Follow the Leader

This may be the most basic of all childhood games. The rules are simple. Choose a leader, then do everything they do until a new leader is chosen. Leadership generally gets shared but creative, fun leadership sometimes trumps over boring a leader that brings boring activity.

I saw a Ted Talk recently, given by Lt. General Mark Hertling. It was an amazingly forward thinking talk, and it convinced me of two important things. It reminded me that I have had the privilege to know several military leaders that I would follow anywhere. And the second, is that some military leaders have the amazing ability to see a problem, and start to work on a solution long before anyone else is aware of the gravity.

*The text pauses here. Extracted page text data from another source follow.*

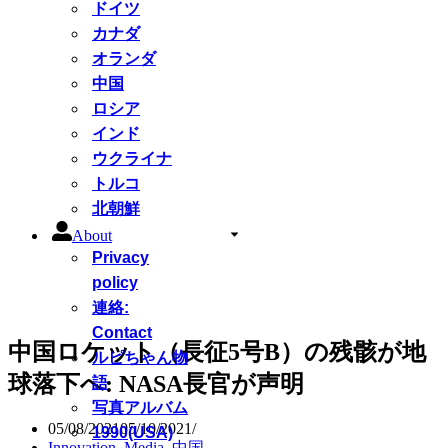
ドイツ
カナダ
オランダ
中国
ロシア
インド
ウクライナ
トルコ
北朝鮮
About
Privacy
policy
連絡:
Contact
中国ロケット（長征5号B）の残骸が地
ルピちゃん物
球落下へ: NASA長官が声明
語
写真アルバム
05/08/2021
05/10/2021
1990(USA)
Innovation
,
Media
,
中国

Gen. Hertling has had a long a interesting career. The definition of a well rounded professional soldier can hardly find a better individual. Highly trained as a combat soldier, Hertling was promoted to a command for basic training.

I remember basic training. Eight weeks of grueling physical and mental training. I’m not sure the mental training was completed in time, but the physical training was well along the way.

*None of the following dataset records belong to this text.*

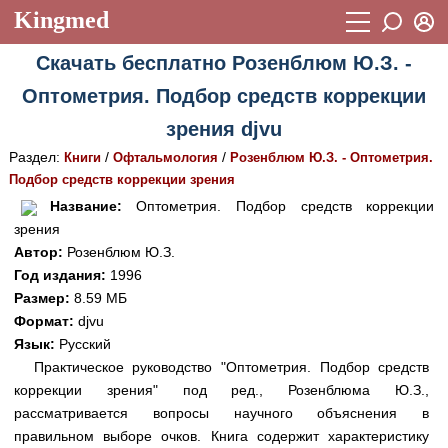
Kingmed
Вход
Скачать бесплатно Розенблюм Ю.З. -
Учебный материал
Логин (E-mail):
Оптометрия. Подбор средств коррекции
Видеогалерея
899
зрения djvu
Пароль
Фотогалерея
(1906)
Раздел:
/
/
Книги
Офтальмология
Розенблюм Ю.З. - Оптометрия.
Подбор средств коррекции зрения
Истории болезней
1268
Восстановить пароль
Название:
Оптометрия. Подбор средств коррекции
Лекции и презентации
2474
Регистрация
зрения
Автор:
Розенблюм Ю.З.
Вход
Аккредитационные тесты
(6)
Год издания:
1996
Размер:
8.59 МБ
Методические рекомендации
1050
Формат:
djvu
Научно-популярное
Язык:
Русский
Практическое руководство "Оптометрия. Подбор средств
Статьи
коррекции зрения" под ред., Розенблюма Ю.З.,
рассматривается вопросы научного объяснения в
Новости
(244)
правильном выборе очков. Книга содержит характеристику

I had already done a dozen or so extended hiking expeditions with a heavy pack as a civilian. The military training pushed that further than I have ever been. The spare tire that I was beginning to build disappeared pretty quickly. Morning PT before breakfast created an appetite, but that was burned off easily. We even had a twenty foot section of “monkey bars” to travel just in order to get to the mess hall door.

Imagine my surprise by hearing the general say that a huge majority of the initial new recruits failed to qualify physically, and were rejected. In the 70s we were mostly draftees and we still qualified. What was different?

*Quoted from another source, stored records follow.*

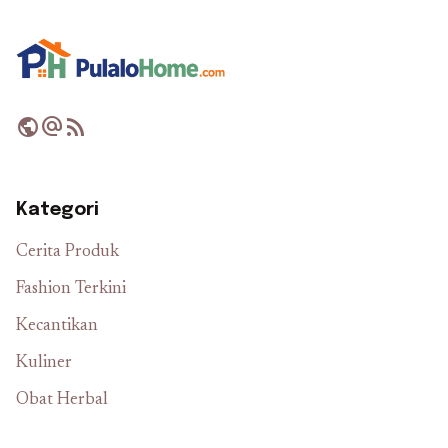
public
alternate_email
rss_feed
Kategori
Cerita Produk
Fashion Terkini
Kecantikan
Kuliner
Obat Herbal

Most of today’s physical rejection comes from new recruits being obese. Not just a couch potato, but a serious, video gaming, professional couch potato with no high school credits in PE.

Whaaa?

Somehow, boards of education all across the country have made PE optional in the last years of high school, so many students have “opted” out. At the same time, “screen activity” has increased to five or six hours a day on the average. Not only has cable options increased by hundreds of channels, but the video industry has captured several generations of youth.

I might add, captured, and placed in concentration camps. Oh, the camps are comfortable, because it is their own bedrooms and living rooms. And they also come with all the sugar drinks and snacks that one can eat.

But, if an enemy wanted to weaken a country, they don’t have to place the population in camps, they just have to invent a new addicting video game. It helps if you also cancel all high school PE.

This was basically the point that the General was making. He worried that he could not fill his slots for future soldiers. Less than one percent of the population is in the military currently and he didn’t think that this was sustainable.

There is a real crisis facing us. Can we still follow the leader? Or are we too winded for even the one percent of us that is needed? Watch the TedTalk.